Aufgabenstellung = Ändere im Textauszug die Passage von „Ob solche fundamentalen“ bis einschließlich „in der Bundeswehr?“, indem du „Bundeswehr“ durch „Armee“ ersetzt, und gib sie vollständig wieder.

Textauszug =
○ ○ ○ ○

Ob solche fundamentalen Feststellungen, wie die Bundeswehr sei durch die Gesellschaft zivilisiert, angemessen sind, das kennzeichnend Relevante der 170 dokumentierten Vorfälle rechtsextremer Art in der Bundeswehr zu erfassen, steht auf einem ganz anderen Blatt. Die Aussage, wenn sie nicht als These überhaupt zu befragen ist, überzieht. Sie ist hinsichtlich der konkreten Details zu verallgemeinernd, zu übertreibend, folglich – tendenziell – zu verharmlosend; die »Gesellschaft« ist halt so – Menschen aus dem Ausland wurden durch Straßen gejagt, ihre Häuser angezündet, Witze verbreitet… Daher natürlich auch in der Bundeswehr?

„Jetzt schlägt in der Bundeswehr die Stunde der Inneren Führung“, ließ General Günther Kießling zur gleichen Zeit im Hamburger Abendblatt seine Klärung der öffentlichen Ärgernisse aus dem deutschen Militär ausklingen und präzisierte: „Ihrer Herausforderung gerecht zu werden, bedingt auch, daß die Führung in Krisen die Nerven behält.“ Das ist die Reaktion auf Friktionen im Gebälk des Militärs; es knirscht und was geschieht? Ruhe behalten, nicht die Nerven verlieren. Die Aussagen beider Zeitungen sind bezeichnend für den Umgang mit dem Militär, jedoch oberflächlich, Sprachhülsen gleich, deren große Zahl die Jahrzehnte der Bundeswehr umkränzen – doch eine Sprachlosigkeit gegenüber der Bundeswehr belegen. Es fällt schwer, mit der Bundeswehr umzugehen.

○ ○ ○ ○

Bereitgestellte Daten =
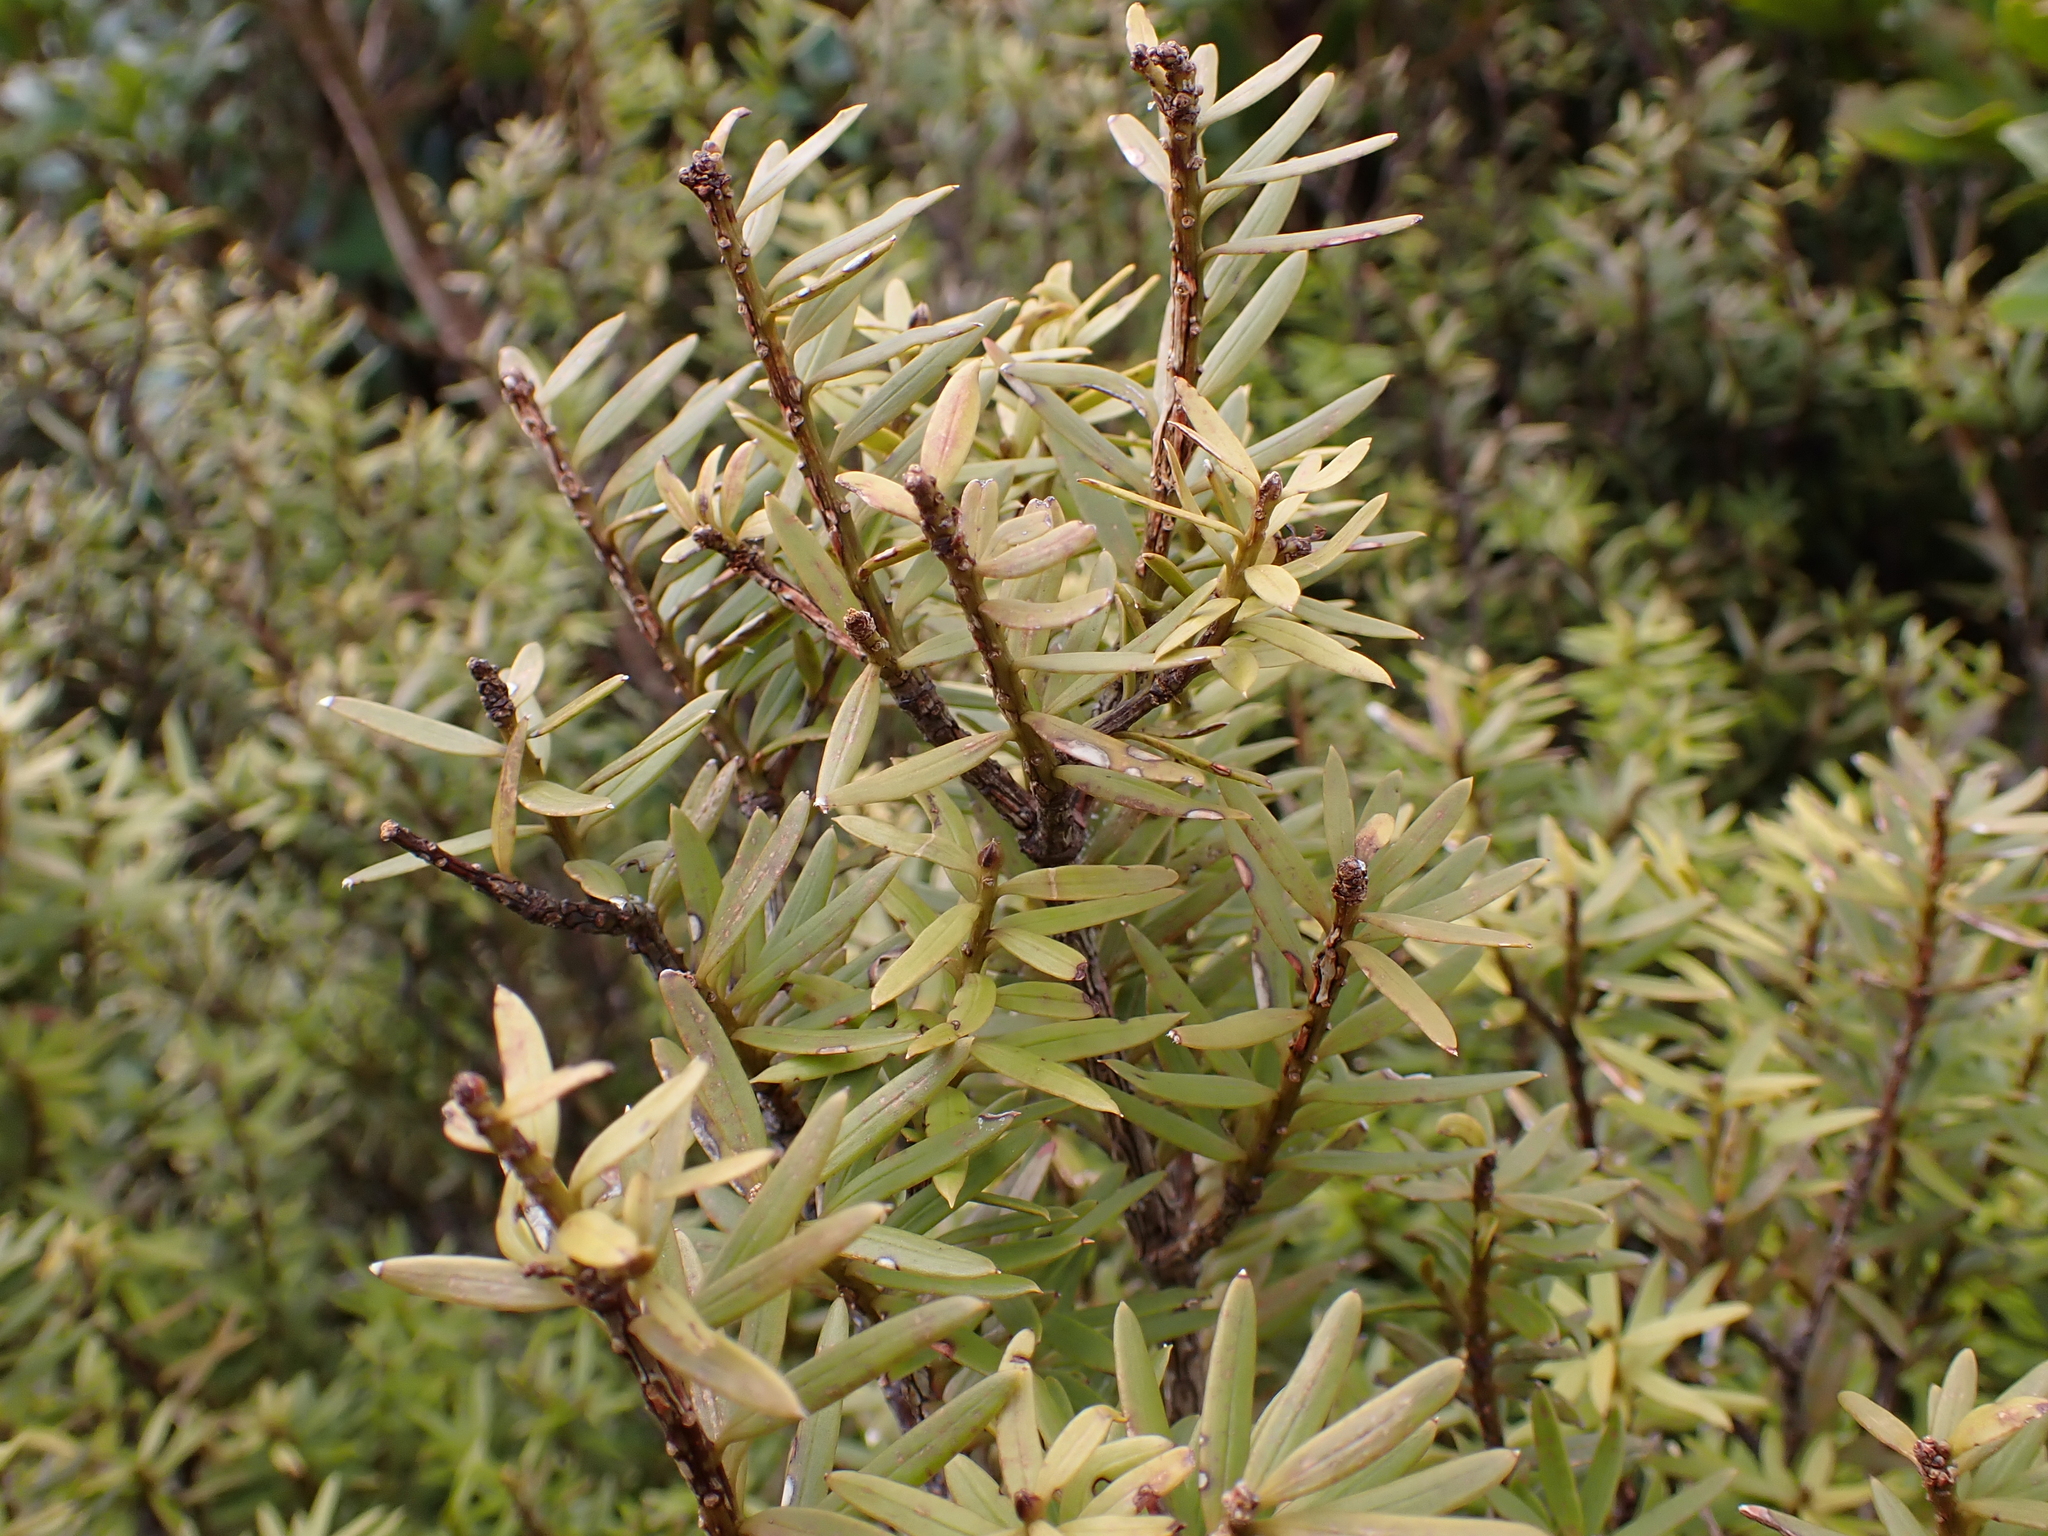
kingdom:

○ ○ ○ ○

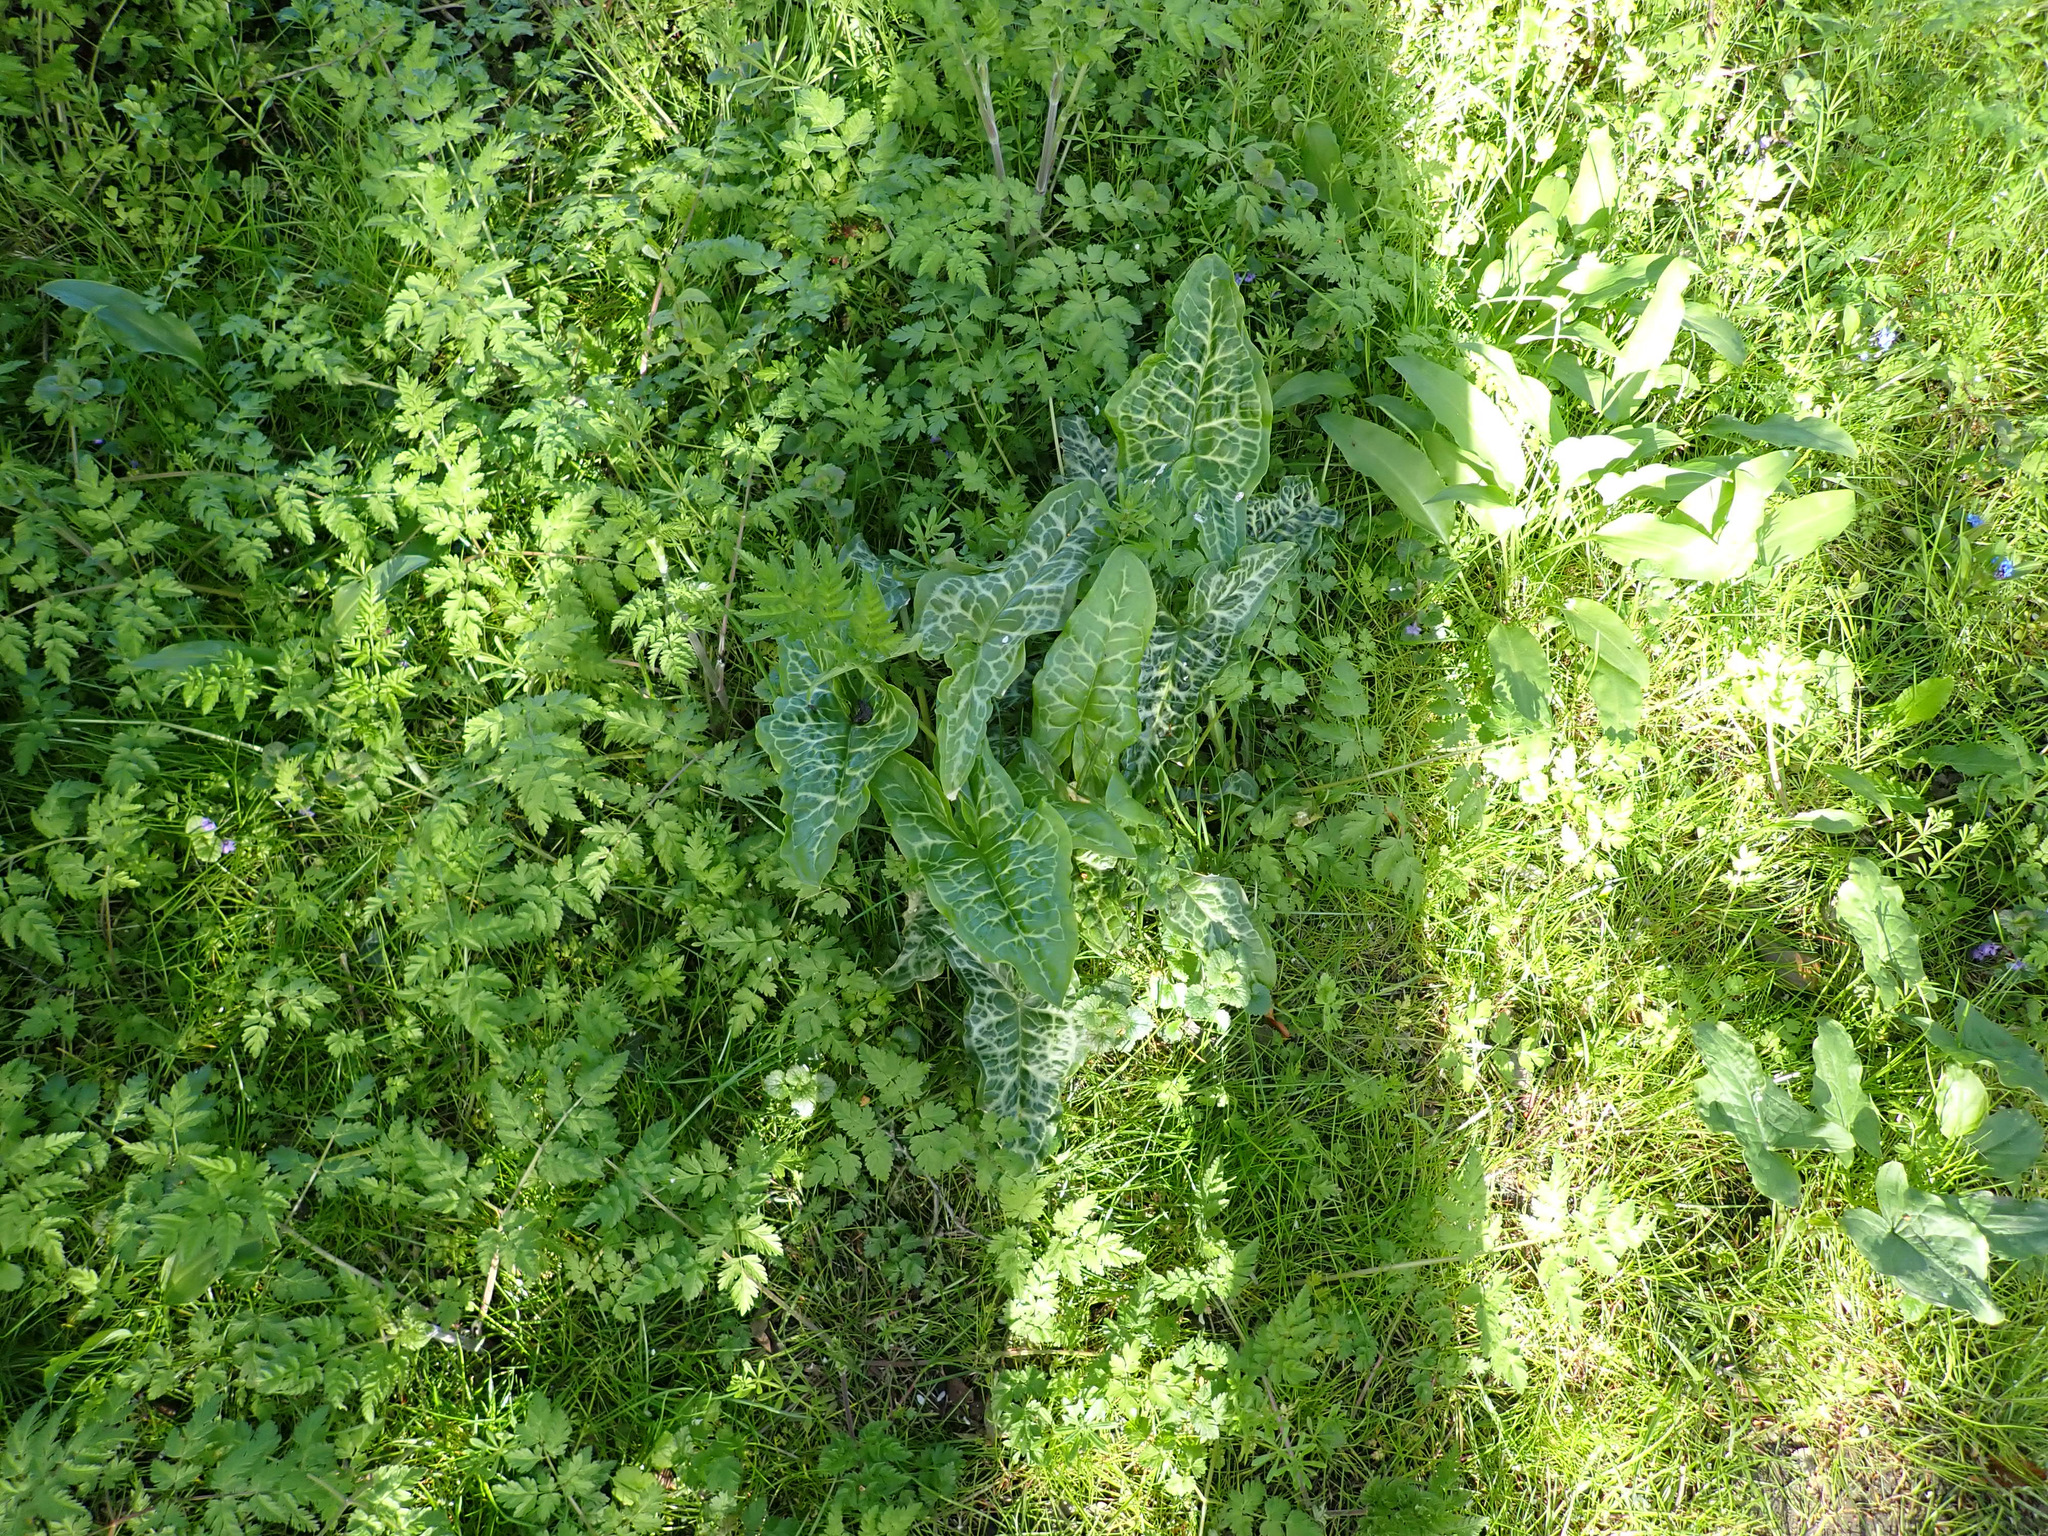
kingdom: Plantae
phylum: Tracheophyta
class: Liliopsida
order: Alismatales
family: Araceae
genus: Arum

○ ○ ○ ○

Lösung =
Ob solche fundamentalen Feststellungen, wie die Armee sei durch die Gesellschaft zivilisiert, angemessen sind, das kennzeichnend Relevante der 170 dokumentierten Vorfälle rechtsextremer Art in der Armee zu erfassen, steht auf einem ganz anderen Blatt. Die Aussage, wenn sie nicht als These überhaupt zu befragen ist, überzieht. Sie ist hinsichtlich der konkreten Details zu verallgemeinernd, zu übertreibend, folglich – tendenziell – zu verharmlosend; die »Gesellschaft« ist halt so – Menschen aus dem Ausland wurden durch Straßen gejagt, ihre Häuser angezündet, Witze verbreitet… Daher natürlich auch in der Armee?